A Droll Chapter by a Swiss Gossip.

"I here beheld an agreeable old fellow, forgetting age, and showing the way to be young at sixty five."

Goldsmith.

CHRISTMAS WITH THE BARON.

I.

Once upon a time fairy tales always begin with once upon a time once upon a time there lived in a fine old castle on the Rhine a certain Baron von Schrochslofsleschshoffinger. You will not find it an easy name to pronounce; in fact, the baron never tried it himself but once, and then he was laid up for two days afterwards; so in future we will merely call him "the baron," for shortness, particularly as he was rather a dumpy man.

After having heard his name, you will not be surprised when I tell you that he was an exceedingly bad character.
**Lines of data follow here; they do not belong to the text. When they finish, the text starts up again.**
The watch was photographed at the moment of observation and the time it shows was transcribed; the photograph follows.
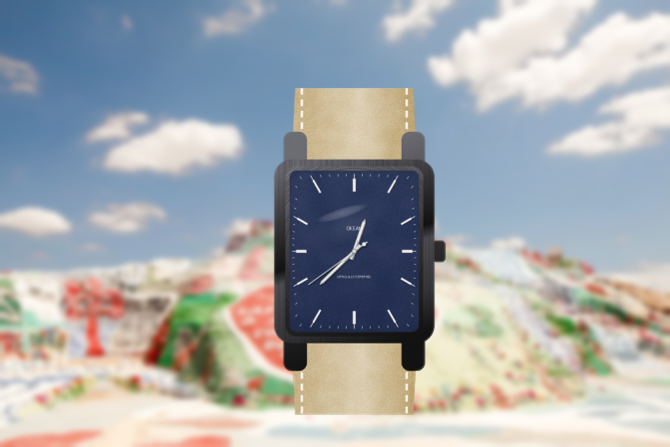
12:37:39
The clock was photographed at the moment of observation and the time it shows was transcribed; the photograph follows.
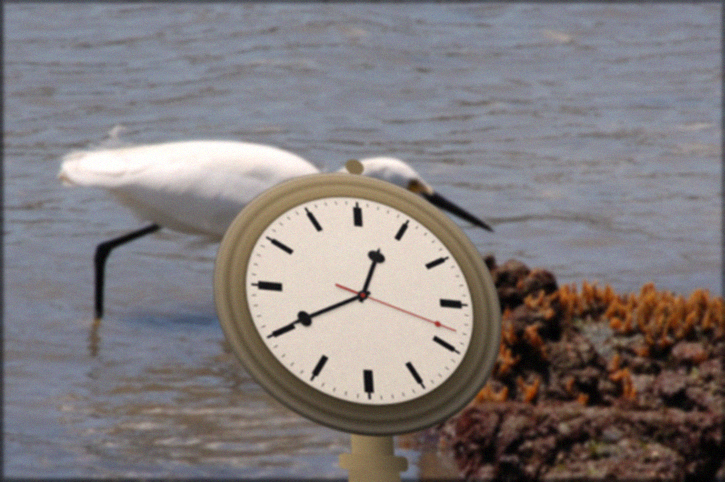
12:40:18
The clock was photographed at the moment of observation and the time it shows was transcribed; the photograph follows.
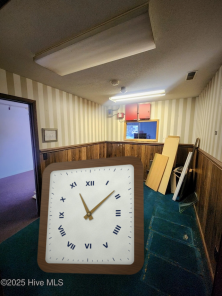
11:08
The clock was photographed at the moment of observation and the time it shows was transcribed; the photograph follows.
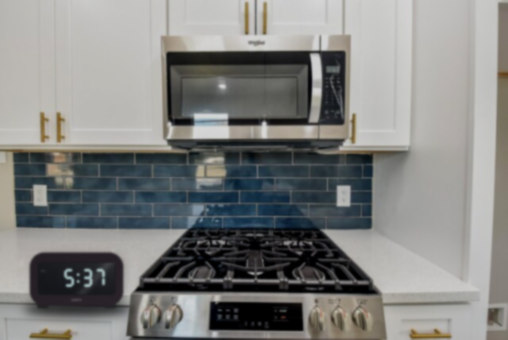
5:37
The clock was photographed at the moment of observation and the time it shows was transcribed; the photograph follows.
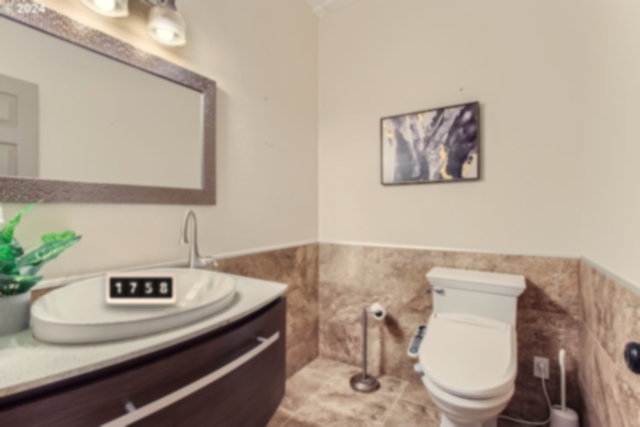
17:58
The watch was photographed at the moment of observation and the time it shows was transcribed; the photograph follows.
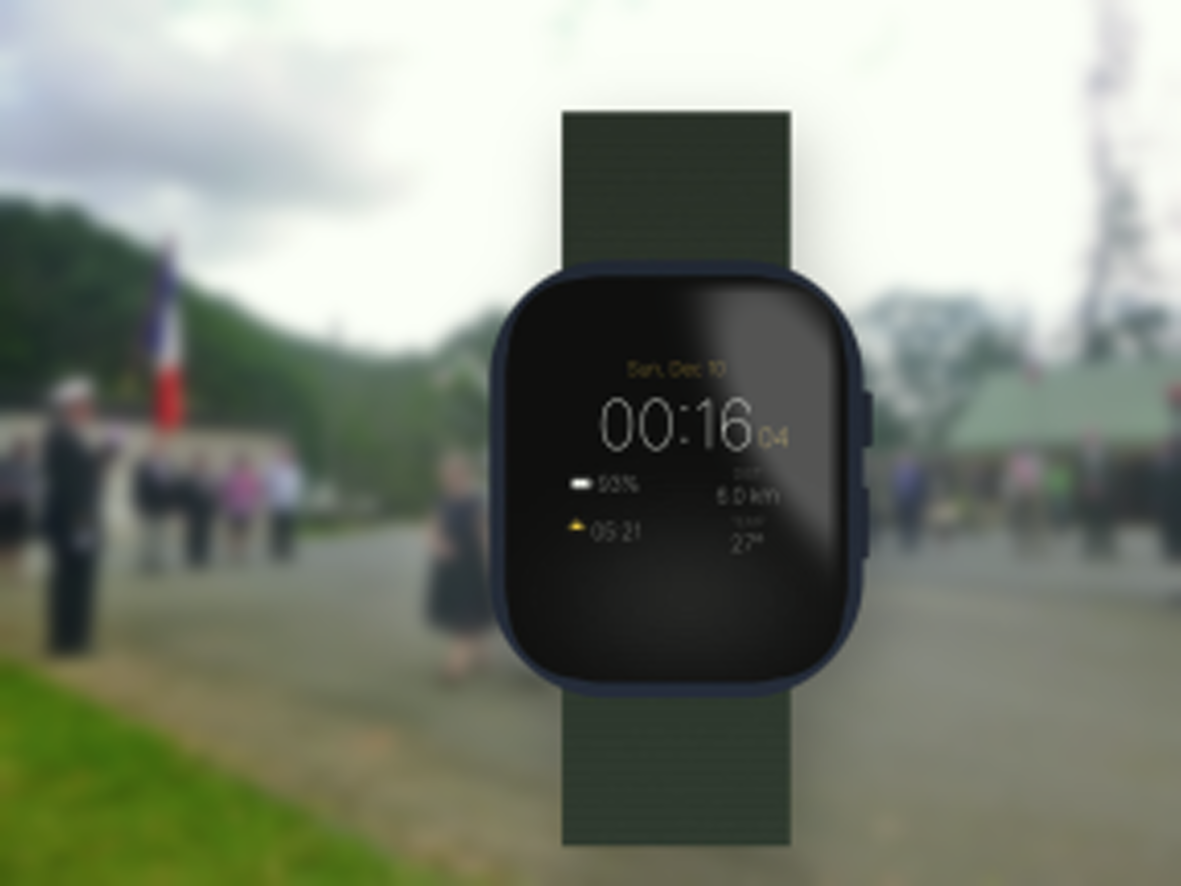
0:16
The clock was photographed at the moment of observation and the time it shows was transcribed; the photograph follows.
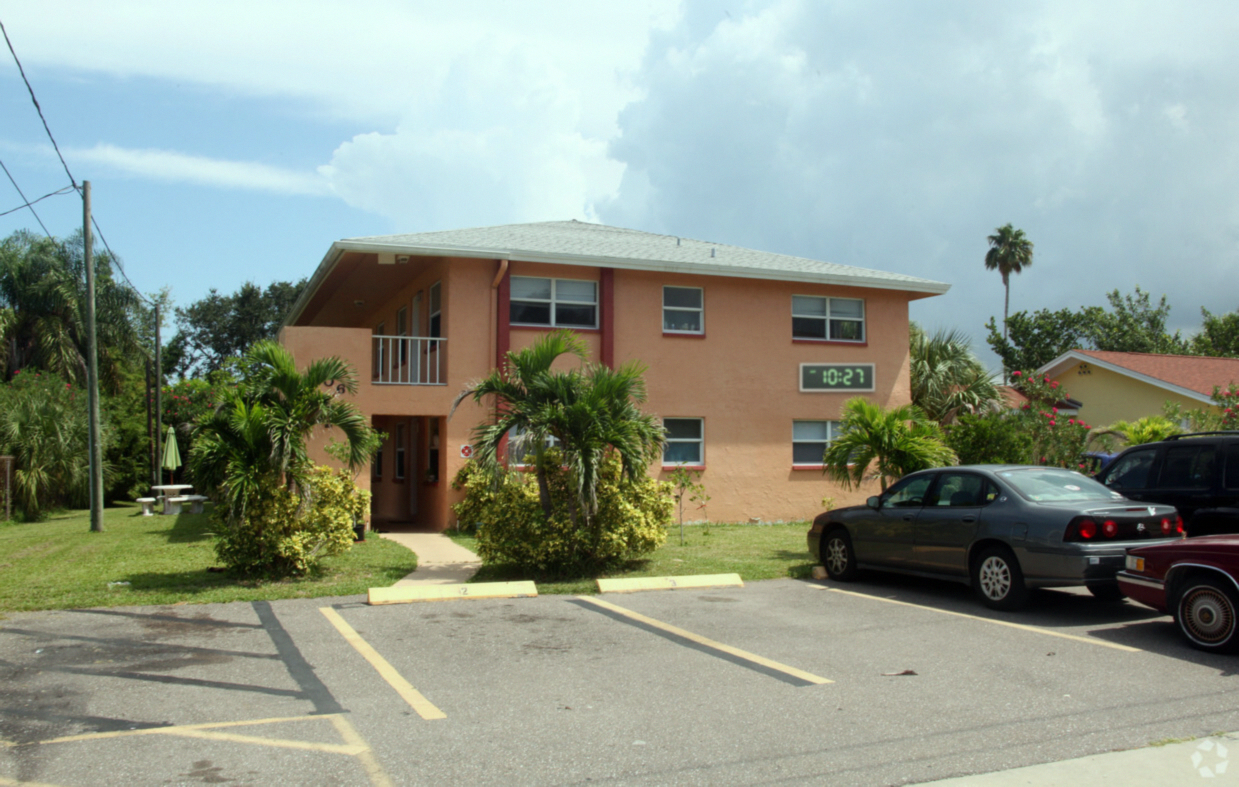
10:27
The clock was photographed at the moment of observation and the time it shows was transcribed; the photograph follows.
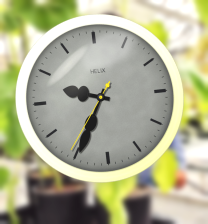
9:34:36
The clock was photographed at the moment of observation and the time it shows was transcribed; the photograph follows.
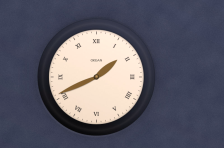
1:41
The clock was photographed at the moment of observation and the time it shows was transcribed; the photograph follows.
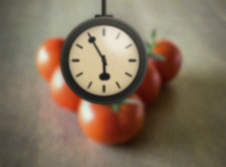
5:55
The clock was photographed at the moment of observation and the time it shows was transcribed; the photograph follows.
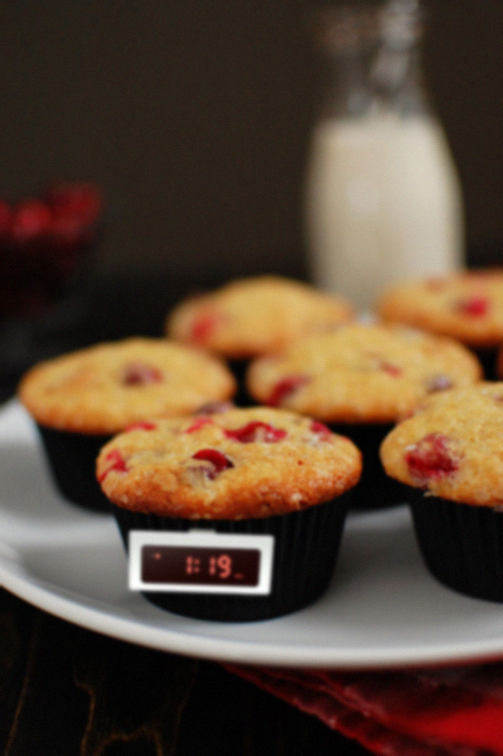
1:19
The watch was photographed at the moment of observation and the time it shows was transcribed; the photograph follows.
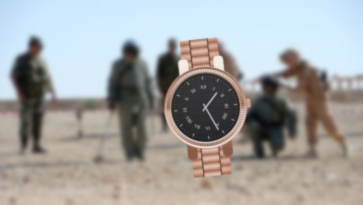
1:26
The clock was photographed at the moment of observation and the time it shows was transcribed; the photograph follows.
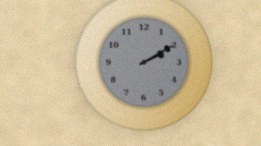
2:10
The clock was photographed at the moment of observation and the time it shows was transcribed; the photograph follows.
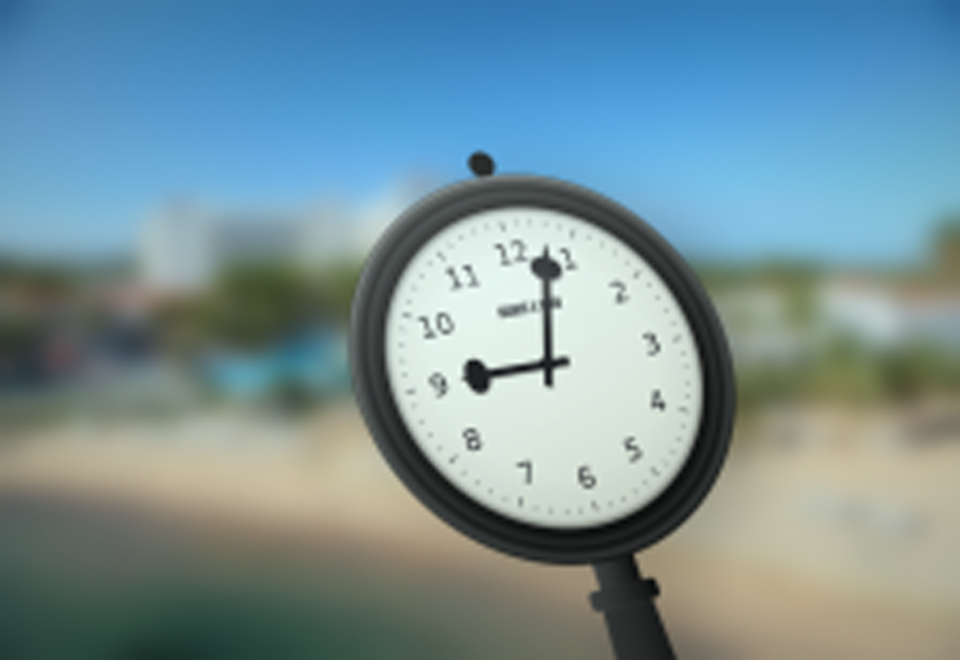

For a baron, he was considered enormously rich; a hundred and fifty pounds a year would not be thought much in this country; but still it will buy a good deal of sausage, which, with wine grown on the estate, formed the chief sustenance of the baron and his family.

Now, you will hardly believe that, notwithstanding he was the possessor of this princely revenue, the baron was not satisfied, but oppressed and ground down his unfortunate tenants to the very last penny he could possibly squeeze out of them. In all his exactions he was seconded and encouraged by his steward Klootz, an old rascal who took a malicious pleasure in his master's cruelty, and who chuckled and rubbed his hands with the greatest apparent enjoyment when any of the poor landholders could not pay their rent, or afforded him any opportunity for oppression.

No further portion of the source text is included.